**Records from a data source**
*****

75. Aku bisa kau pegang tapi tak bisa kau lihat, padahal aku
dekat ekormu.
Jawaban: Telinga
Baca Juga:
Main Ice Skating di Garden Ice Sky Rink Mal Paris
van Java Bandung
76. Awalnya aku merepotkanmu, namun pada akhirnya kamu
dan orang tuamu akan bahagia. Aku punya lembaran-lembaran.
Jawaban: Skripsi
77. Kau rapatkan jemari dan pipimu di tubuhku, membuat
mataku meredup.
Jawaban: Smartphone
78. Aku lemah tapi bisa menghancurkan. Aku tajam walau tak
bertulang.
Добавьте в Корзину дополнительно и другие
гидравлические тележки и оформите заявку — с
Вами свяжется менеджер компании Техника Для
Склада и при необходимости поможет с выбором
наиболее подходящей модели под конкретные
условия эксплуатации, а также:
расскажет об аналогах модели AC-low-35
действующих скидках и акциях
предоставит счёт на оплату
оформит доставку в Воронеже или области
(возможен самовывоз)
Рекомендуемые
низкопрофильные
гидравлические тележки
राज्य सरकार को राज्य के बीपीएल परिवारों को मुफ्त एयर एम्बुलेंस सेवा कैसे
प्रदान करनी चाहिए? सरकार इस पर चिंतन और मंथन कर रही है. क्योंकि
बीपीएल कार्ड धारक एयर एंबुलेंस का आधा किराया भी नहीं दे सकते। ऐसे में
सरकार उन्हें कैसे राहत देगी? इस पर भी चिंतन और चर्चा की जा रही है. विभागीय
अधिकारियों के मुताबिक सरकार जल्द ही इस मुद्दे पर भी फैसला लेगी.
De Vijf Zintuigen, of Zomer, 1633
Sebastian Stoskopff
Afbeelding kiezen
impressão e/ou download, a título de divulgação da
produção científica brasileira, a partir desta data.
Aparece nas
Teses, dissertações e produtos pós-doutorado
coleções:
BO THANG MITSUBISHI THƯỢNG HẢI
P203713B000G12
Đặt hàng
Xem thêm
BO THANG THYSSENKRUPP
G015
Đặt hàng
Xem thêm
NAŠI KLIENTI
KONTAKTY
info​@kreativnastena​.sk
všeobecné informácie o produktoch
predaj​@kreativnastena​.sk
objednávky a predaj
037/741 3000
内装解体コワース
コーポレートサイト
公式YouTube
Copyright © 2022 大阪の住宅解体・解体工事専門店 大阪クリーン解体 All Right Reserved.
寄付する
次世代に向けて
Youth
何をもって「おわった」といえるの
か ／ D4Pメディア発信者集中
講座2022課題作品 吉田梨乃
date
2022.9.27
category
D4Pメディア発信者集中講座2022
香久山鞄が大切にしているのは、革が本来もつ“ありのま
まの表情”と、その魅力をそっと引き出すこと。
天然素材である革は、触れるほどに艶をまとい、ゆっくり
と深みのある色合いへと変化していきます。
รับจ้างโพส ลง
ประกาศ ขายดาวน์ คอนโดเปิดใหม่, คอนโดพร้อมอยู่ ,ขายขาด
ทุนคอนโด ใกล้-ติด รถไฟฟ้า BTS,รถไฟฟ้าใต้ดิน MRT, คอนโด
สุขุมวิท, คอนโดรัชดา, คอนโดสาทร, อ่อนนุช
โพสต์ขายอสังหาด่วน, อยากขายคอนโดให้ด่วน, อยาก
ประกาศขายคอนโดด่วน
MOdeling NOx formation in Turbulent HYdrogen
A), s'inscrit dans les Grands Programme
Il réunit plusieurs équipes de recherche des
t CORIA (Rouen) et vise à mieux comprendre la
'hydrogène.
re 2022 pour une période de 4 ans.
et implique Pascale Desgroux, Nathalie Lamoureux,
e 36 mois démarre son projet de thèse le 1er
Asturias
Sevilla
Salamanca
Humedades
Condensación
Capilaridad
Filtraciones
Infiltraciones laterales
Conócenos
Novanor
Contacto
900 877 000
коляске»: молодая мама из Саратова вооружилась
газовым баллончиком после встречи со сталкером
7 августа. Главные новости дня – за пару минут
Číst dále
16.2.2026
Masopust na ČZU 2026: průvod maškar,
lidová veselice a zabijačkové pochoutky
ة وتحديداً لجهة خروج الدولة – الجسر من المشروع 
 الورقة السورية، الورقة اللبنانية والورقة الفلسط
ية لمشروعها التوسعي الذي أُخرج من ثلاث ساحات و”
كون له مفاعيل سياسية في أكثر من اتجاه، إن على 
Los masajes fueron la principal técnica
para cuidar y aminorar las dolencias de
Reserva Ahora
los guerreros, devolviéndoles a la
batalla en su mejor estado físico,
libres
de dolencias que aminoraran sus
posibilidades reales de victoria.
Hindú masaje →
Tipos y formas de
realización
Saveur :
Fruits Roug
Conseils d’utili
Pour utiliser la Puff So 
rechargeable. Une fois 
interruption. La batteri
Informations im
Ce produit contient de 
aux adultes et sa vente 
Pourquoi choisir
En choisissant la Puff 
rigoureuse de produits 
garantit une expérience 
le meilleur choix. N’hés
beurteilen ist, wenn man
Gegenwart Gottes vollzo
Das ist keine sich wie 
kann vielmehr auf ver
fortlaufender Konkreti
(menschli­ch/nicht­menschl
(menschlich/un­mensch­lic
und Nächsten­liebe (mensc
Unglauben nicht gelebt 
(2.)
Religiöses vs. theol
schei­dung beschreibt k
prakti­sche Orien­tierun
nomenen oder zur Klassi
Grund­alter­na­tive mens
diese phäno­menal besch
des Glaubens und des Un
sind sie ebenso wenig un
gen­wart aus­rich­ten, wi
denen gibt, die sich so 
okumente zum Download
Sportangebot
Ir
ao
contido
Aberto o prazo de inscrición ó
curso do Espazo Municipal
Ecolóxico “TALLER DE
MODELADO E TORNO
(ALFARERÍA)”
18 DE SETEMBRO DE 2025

*****

**Exercise aim**
Please return all of the entries exactly as they were given.

**Answer for the task**
75. Aku bisa kau pegang tapi tak bisa kau lihat, padahal aku
dekat ekormu.
Jawaban: Telinga
Baca Juga:
Main Ice Skating di Garden Ice Sky Rink Mal Paris
van Java Bandung
76. Awalnya aku merepotkanmu, namun pada akhirnya kamu
dan orang tuamu akan bahagia. Aku punya lembaran-lembaran.
Jawaban: Skripsi
77. Kau rapatkan jemari dan pipimu di tubuhku, membuat
mataku meredup.
Jawaban: Smartphone
78. Aku lemah tapi bisa menghancurkan. Aku tajam walau tak
bertulang.
Добавьте в Корзину дополнительно и другие
гидравлические тележки и оформите заявку — с
Вами свяжется менеджер компании Техника Для
Склада и при необходимости поможет с выбором
наиболее подходящей модели под конкретные
условия эксплуатации, а также:
расскажет об аналогах модели AC-low-35
действующих скидках и акциях
предоставит счёт на оплату
оформит доставку в Воронеже или области
(возможен самовывоз)
Рекомендуемые
низкопрофильные
гидравлические тележки
राज्य सरकार को राज्य के बीपीएल परिवारों को मुफ्त एयर एम्बुलेंस सेवा कैसे
प्रदान करनी चाहिए? सरकार इस पर चिंतन और मंथन कर रही है. क्योंकि
बीपीएल कार्ड धारक एयर एंबुलेंस का आधा किराया भी नहीं दे सकते। ऐसे में
सरकार उन्हें कैसे राहत देगी? इस पर भी चिंतन और चर्चा की जा रही है. विभागीय
अधिकारियों के मुताबिक सरकार जल्द ही इस मुद्दे पर भी फैसला लेगी.
De Vijf Zintuigen, of Zomer, 1633
Sebastian Stoskopff
Afbeelding kiezen
impressão e/ou download, a título de divulgação da
produção científica brasileira, a partir desta data.
Aparece nas
Teses, dissertações e produtos pós-doutorado
coleções:
BO THANG MITSUBISHI THƯỢNG HẢI
P203713B000G12
Đặt hàng
Xem thêm
BO THANG THYSSENKRUPP
G015
Đặt hàng
Xem thêm
NAŠI KLIENTI
KONTAKTY
info​@kreativnastena​.sk
všeobecné informácie o produktoch
predaj​@kreativnastena​.sk
objednávky a predaj
037/741 3000
内装解体コワース
コーポレートサイト
公式YouTube
Copyright © 2022 大阪の住宅解体・解体工事専門店 大阪クリーン解体 All Right Reserved.
寄付する
次世代に向けて
Youth
何をもって「おわった」といえるの
か ／ D4Pメディア発信者集中
講座2022課題作品 吉田梨乃
date
2022.9.27
category
D4Pメディア発信者集中講座2022
香久山鞄が大切にしているのは、革が本来もつ“ありのま
まの表情”と、その魅力をそっと引き出すこと。
天然素材である革は、触れるほどに艶をまとい、ゆっくり
と深みのある色合いへと変化していきます。
รับจ้างโพส ลง
ประกาศ ขายดาวน์ คอนโดเปิดใหม่, คอนโดพร้อมอยู่ ,ขายขาด
ทุนคอนโด ใกล้-ติด รถไฟฟ้า BTS,รถไฟฟ้าใต้ดิน MRT, คอนโด
สุขุมวิท, คอนโดรัชดา, คอนโดสาทร, อ่อนนุช
โพสต์ขายอสังหาด่วน, อยากขายคอนโดให้ด่วน, อยาก
ประกาศขายคอนโดด่วน
MOdeling NOx formation in Turbulent HYdrogen
A), s'inscrit dans les Grands Programme
Il réunit plusieurs équipes de recherche des
t CORIA (Rouen) et vise à mieux comprendre la
'hydrogène.
re 2022 pour une période de 4 ans.
et implique Pascale Desgroux, Nathalie Lamoureux,
e 36 mois démarre son projet de thèse le 1er
Asturias
Sevilla
Salamanca
Humedades
Condensación
Capilaridad
Filtraciones
Infiltraciones laterales
Conócenos
Novanor
Contacto
900 877 000
коляске»: молодая мама из Саратова вооружилась
газовым баллончиком после встречи со сталкером
7 августа. Главные новости дня – за пару минут
Číst dále
16.2.2026
Masopust na ČZU 2026: průvod maškar,
lidová veselice a zabijačkové pochoutky
ة وتحديداً لجهة خروج الدولة – الجسر من المشروع 
 الورقة السورية، الورقة اللبنانية والورقة الفلسط
ية لمشروعها التوسعي الذي أُخرج من ثلاث ساحات و”
كون له مفاعيل سياسية في أكثر من اتجاه، إن على 
Los masajes fueron la principal técnica
para cuidar y aminorar las dolencias de
Reserva Ahora
los guerreros, devolviéndoles a la
batalla en su mejor estado físico,
libres
de dolencias que aminoraran sus
posibilidades reales de victoria.
Hindú masaje →
Tipos y formas de
realización
Saveur :
Fruits Roug
Conseils d’utili
Pour utiliser la Puff So 
rechargeable. Une fois 
interruption. La batteri
Informations im
Ce produit contient de 
aux adultes et sa vente 
Pourquoi choisir
En choisissant la Puff 
rigoureuse de produits 
garantit une expérience 
le meilleur choix. N’hés
beurteilen ist, wenn man
Gegenwart Gottes vollzo
Das ist keine sich wie 
kann vielmehr auf ver
fortlaufender Konkreti
(menschli­ch/nicht­menschl
(menschlich/un­mensch­lic
und Nächsten­liebe (mensc
Unglauben nicht gelebt 
(2.)
Religiöses vs. theol
schei­dung beschreibt k
prakti­sche Orien­tierun
nomenen oder zur Klassi
Grund­alter­na­tive mens
diese phäno­menal besch
des Glaubens und des Un
sind sie ebenso wenig un
gen­wart aus­rich­ten, wi
denen gibt, die sich so 
okumente zum Download
Sportangebot
Ir
ao
contido
Aberto o prazo de inscrición ó
curso do Espazo Municipal
Ecolóxico “TALLER DE
MODELADO E TORNO
(ALFARERÍA)”
18 DE SETEMBRO DE 2025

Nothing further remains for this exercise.